7. De heffingsambtenaar is weliswaar tegemoet gekomen aan de beroepen van verzoeker, maar toch bestaat geen aanleiding voor een proceskostenveroordeling. De kosten van aangetekende verzending van poststukken en kosten van begeleiding door een maatschappelijk werker van [zorgorganisatie] zijn niet genoemd in het Besluit, nog daargelaten dat belanghebbende niet aannemelijk heeft gemaakt dat de begeleiding in de vorm van maandelijkse gesprekken betrekking heeft op de beroepsprocedures.
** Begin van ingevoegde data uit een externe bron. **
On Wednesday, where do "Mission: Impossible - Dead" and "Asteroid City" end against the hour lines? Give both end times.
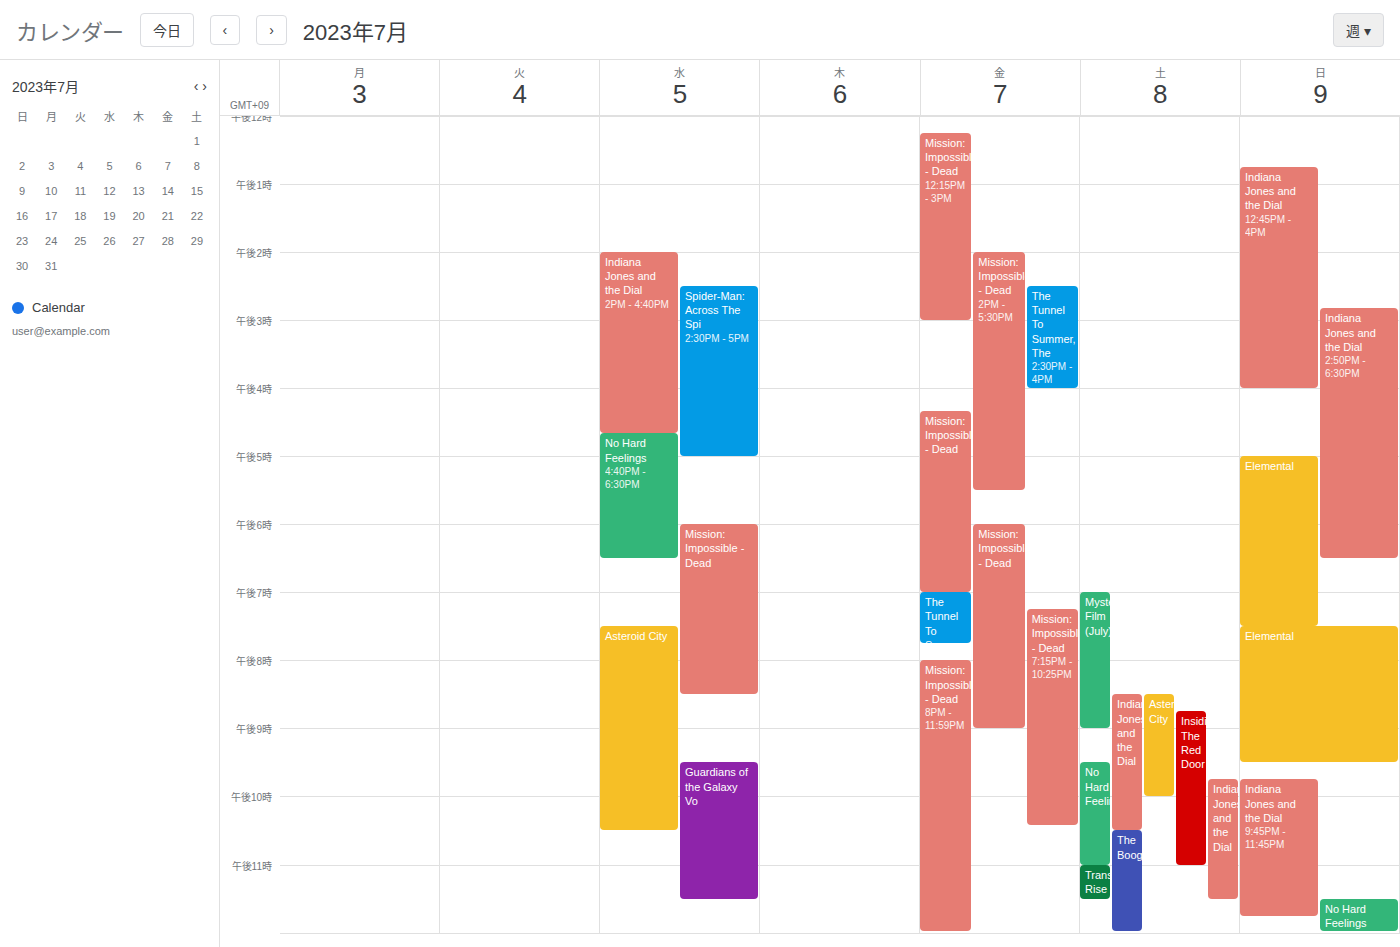
"Mission: Impossible - Dead": 8:30 PM, halfway between the 8 PM and 9 PM lines. "Asteroid City": 10:30 PM, halfway between the 10 PM and 11 PM lines.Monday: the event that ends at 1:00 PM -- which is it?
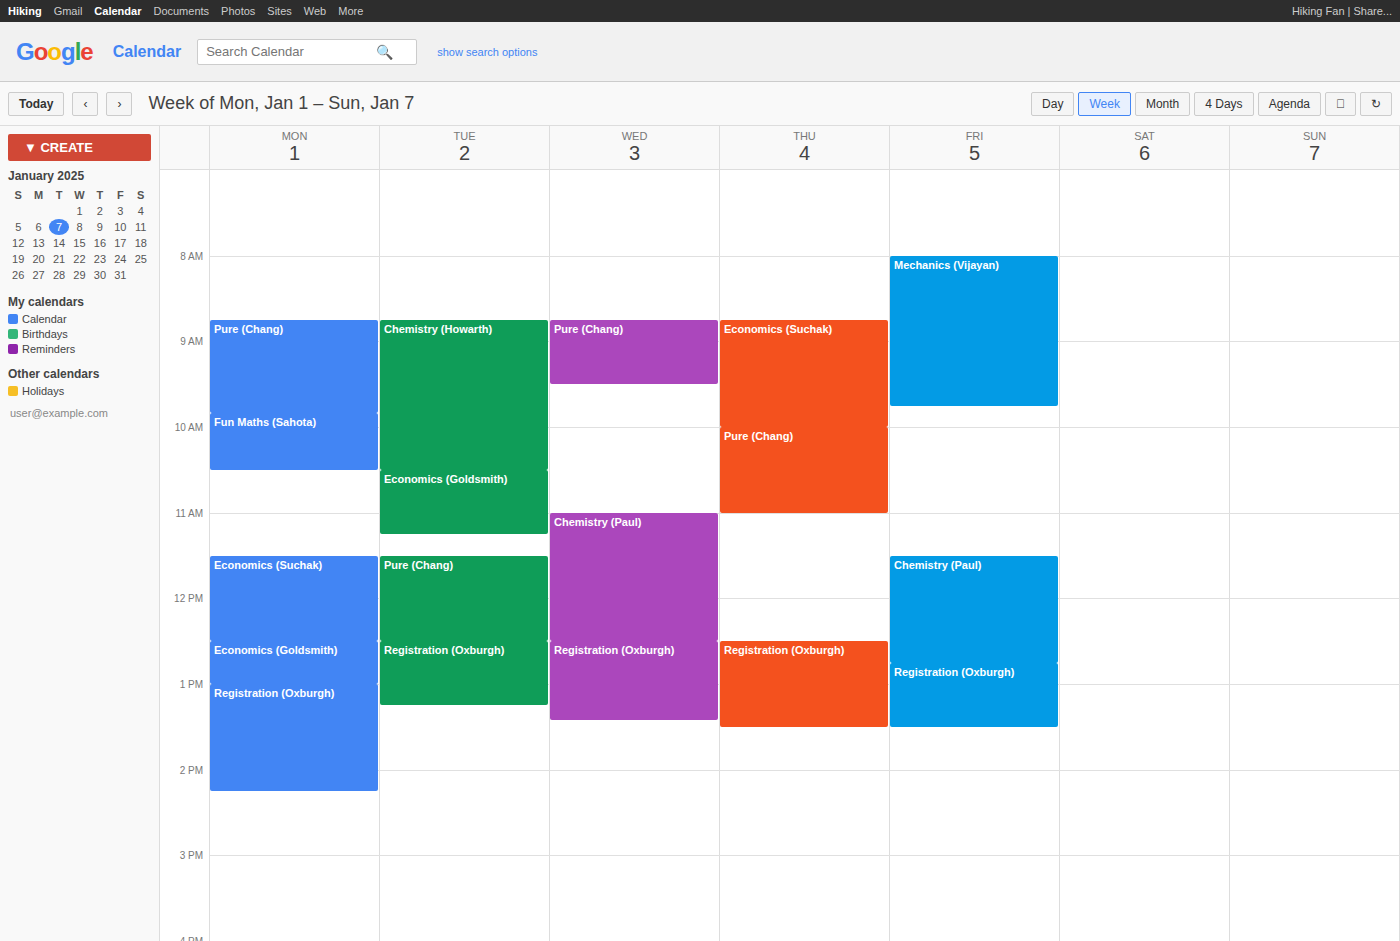
"Economics (Goldsmith)"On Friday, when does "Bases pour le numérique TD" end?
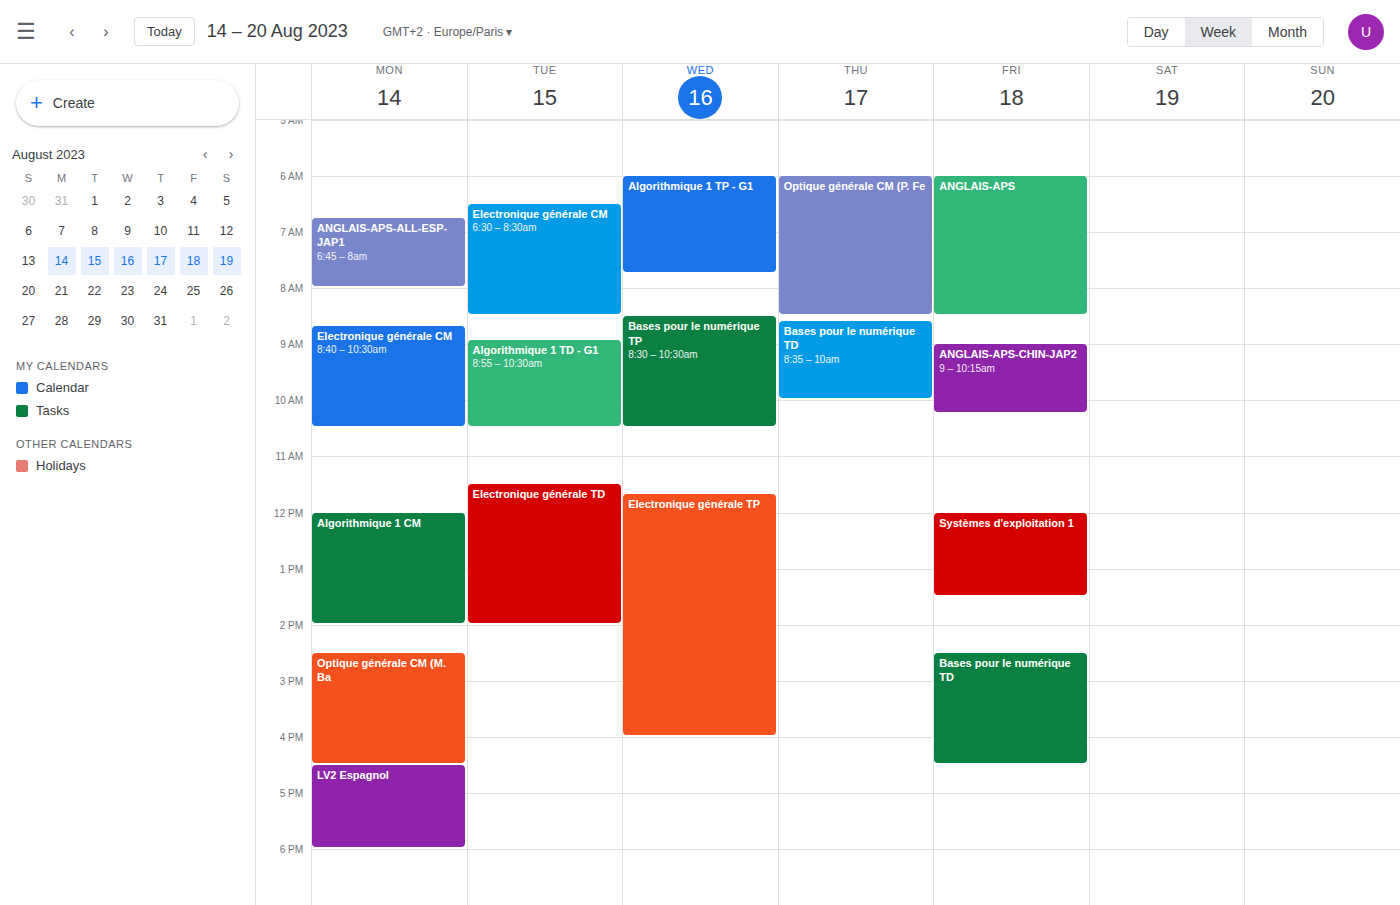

De rapportage van de bouwtechnische keuring is niet ingebracht ter onderbouwing van de beroepen. Het taxatierapport is wel ingebracht, maar is opgemaakt ter verkrijging van (hypothecaire) financiering en dus niet ter onderbouwing van verzoekers beroepen. Verder is niet gebleken van proceskosten die voor vergoeding in aanmerking komen. De rechtbank wijst de verzoeken daarom als kennelijk ongegrond af.
Krijgt verzoeker een vergoeding van het griffierecht?
8. De rechtbank wijst erop dat de heffingsambtenaar verplicht is het door verzoeker betaalde griffierecht van € 49 en € 50 te vergoeden. [3] De heffingsambtenaar heeft al toegezegd dit te zullen doen.

Beslissing

De rechtbank wijst de verzoeken om proceskostenvergoeding af.
Deze uitspraak is gedaan door mr. J.P.A. Boersma, rechter, in aanwezigheid van M.H.A. de Graaf, griffier, op 13 maart 2024 en openbaar gemaakt door middel van geanonimiseerde publicatie op www.rechtspraak.nl.
griffier
rechter
Een afschrift van deze uitspraak is verzonden aan partijen op:

Informatie over verzet

Als partijen het niet eens zijn met deze uitspraak, kunnen zij een verzetschrift sturen naar de rechtbank waarin zij uitleggen waarom zij het niet eens zijn met deze uitspraak. Het verzetschrift moet worden ingediend binnen zes weken na de dag waarop deze uitspraak is verzonden. Als partijen graag een zitting willen om het verzetschrift toe te lichten, moeten zij dit in het verzetschrift vermelden.

Voetnoten

1.Met toepassing van artikel 8:54, eerste lid, in samenhang met artikel 8:75a, van de Algemene wet bestuursrecht (Awb).
2.Dit volgt uit artikel 8:75a van de Awb en is nader uitgewerkt in het Besluit proceskosten bestuursrecht (Bpb).
3.Dit volgt uit artikel 8:41, zevende lid, van de Awb.